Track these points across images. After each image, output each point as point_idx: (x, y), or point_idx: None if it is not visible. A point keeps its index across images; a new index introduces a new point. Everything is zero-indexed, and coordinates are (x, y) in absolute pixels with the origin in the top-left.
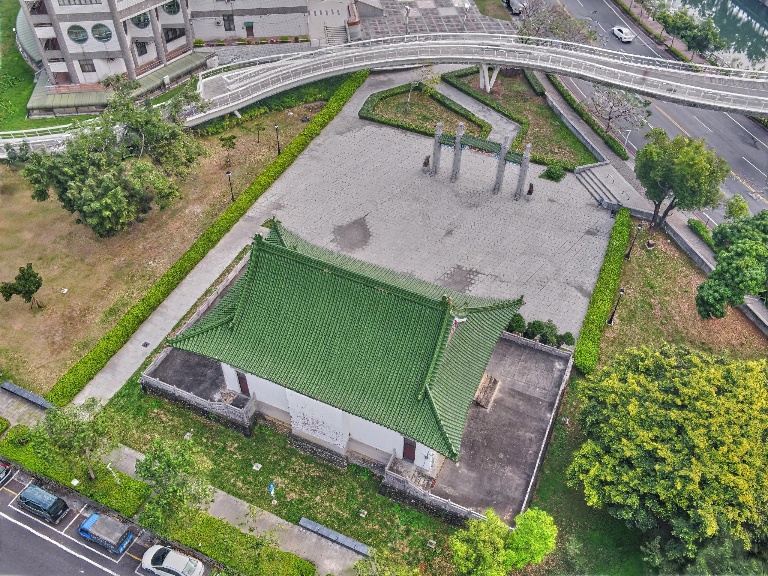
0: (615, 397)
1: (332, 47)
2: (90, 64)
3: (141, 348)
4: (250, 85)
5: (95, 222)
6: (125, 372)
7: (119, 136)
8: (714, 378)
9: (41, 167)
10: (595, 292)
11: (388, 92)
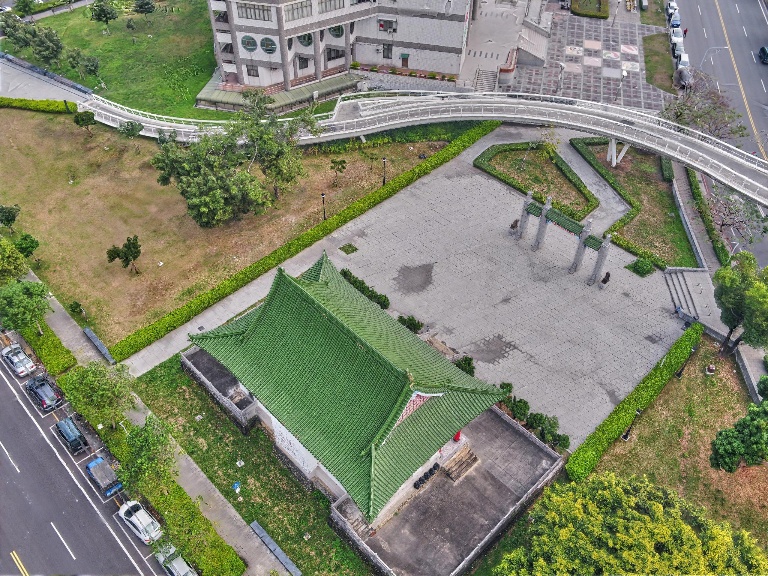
0: (554, 516)
1: (467, 93)
2: (255, 70)
3: (196, 330)
4: (378, 116)
5: (193, 214)
6: (176, 347)
7: (241, 143)
8: (658, 533)
9: (167, 158)
10: (623, 402)
11: (510, 146)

**Task:**
Render every line of the material above as a numbered list, omitting blank lines and leaving out the pictures.

**Response to the task:**
1. Track these points across images. After each image, output each point as point_idx: (x, y), or point_idx: None if it is not visible. A point keeps its index across images; a new index introduces a new point. Everything is zero-indexed, and coordinates are (x, y) in absolute pixels with the origin in the top-left.
2. 0: (615, 397)
3. 1: (332, 47)
4. 2: (90, 64)
5. 3: (141, 348)
6. 4: (250, 85)
7. 5: (95, 222)
8. 6: (125, 372)
9. 7: (119, 136)
10. 8: (714, 378)
11. 9: (41, 167)
12. 10: (595, 292)
13. 11: (388, 92)
14. 0: (554, 516)
15. 1: (467, 93)
16. 2: (255, 70)
17. 3: (196, 330)
18. 4: (378, 116)
19. 5: (193, 214)
20. 6: (176, 347)
21. 7: (241, 143)
22. 8: (658, 533)
23. 9: (167, 158)
24. 10: (623, 402)
25. 11: (510, 146)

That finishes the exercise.